▼
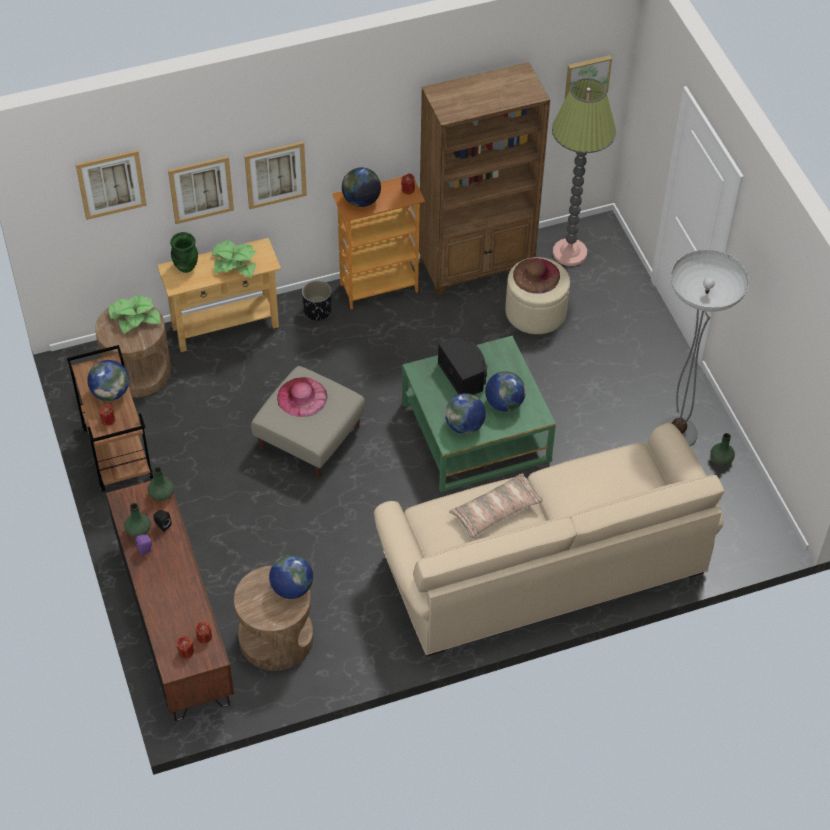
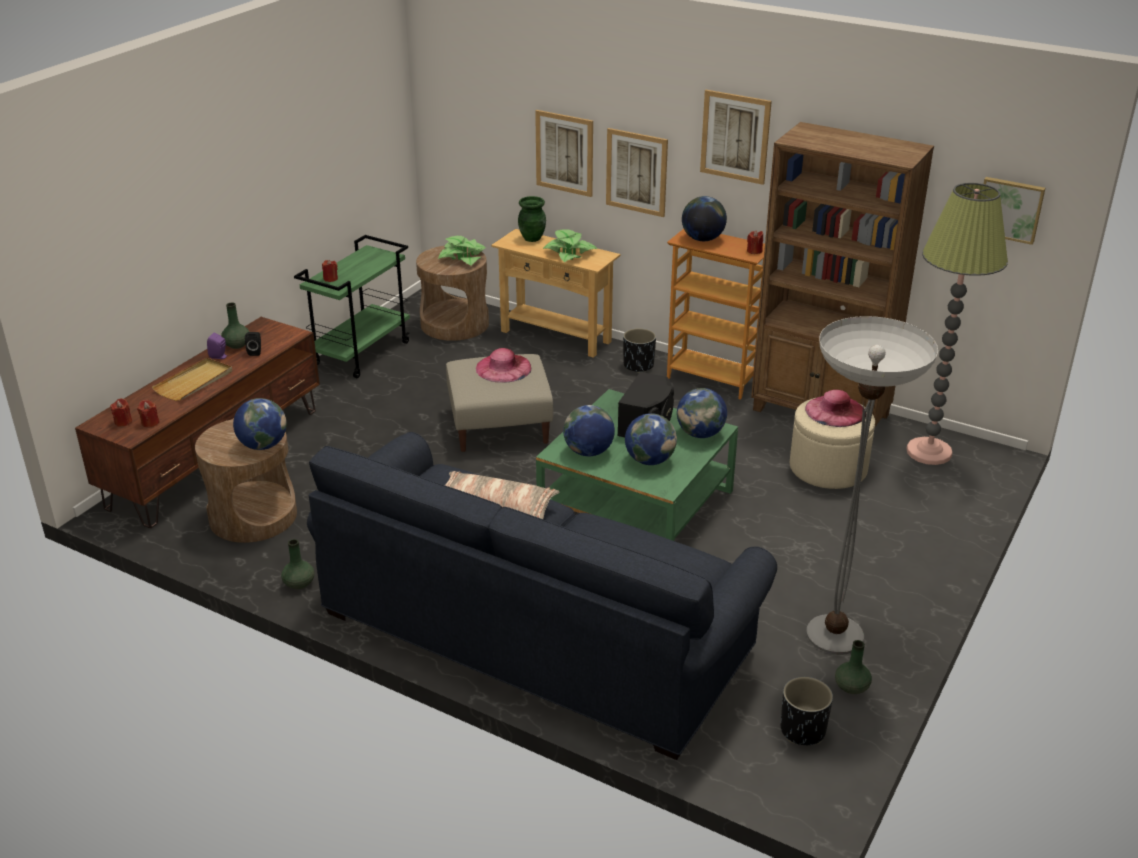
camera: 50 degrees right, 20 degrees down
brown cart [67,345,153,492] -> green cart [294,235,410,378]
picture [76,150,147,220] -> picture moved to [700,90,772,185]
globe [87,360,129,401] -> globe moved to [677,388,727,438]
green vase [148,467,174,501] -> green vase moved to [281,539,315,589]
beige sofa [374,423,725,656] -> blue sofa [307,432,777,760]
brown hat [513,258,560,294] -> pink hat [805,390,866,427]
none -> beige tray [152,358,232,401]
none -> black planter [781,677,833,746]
▲
▼
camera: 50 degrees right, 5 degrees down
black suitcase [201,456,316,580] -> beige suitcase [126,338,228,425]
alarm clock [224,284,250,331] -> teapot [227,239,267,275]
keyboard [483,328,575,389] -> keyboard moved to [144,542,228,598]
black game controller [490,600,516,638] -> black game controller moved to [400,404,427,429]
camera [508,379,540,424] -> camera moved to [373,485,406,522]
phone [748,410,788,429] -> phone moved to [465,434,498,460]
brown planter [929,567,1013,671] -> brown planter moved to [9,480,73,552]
▲
AIM OF THE TASK:
Your task is to retype the entries verbatim, starting with the line that holds "camera: 50 degrees right, 20 degrees down" and stopping after the line that holds "none -> black planter [781,677,833,746]".

ANSWER:
camera: 50 degrees right, 20 degrees down
brown cart [67,345,153,492] -> green cart [294,235,410,378]
picture [76,150,147,220] -> picture moved to [700,90,772,185]
globe [87,360,129,401] -> globe moved to [677,388,727,438]
green vase [148,467,174,501] -> green vase moved to [281,539,315,589]
beige sofa [374,423,725,656] -> blue sofa [307,432,777,760]
brown hat [513,258,560,294] -> pink hat [805,390,866,427]
none -> beige tray [152,358,232,401]
none -> black planter [781,677,833,746]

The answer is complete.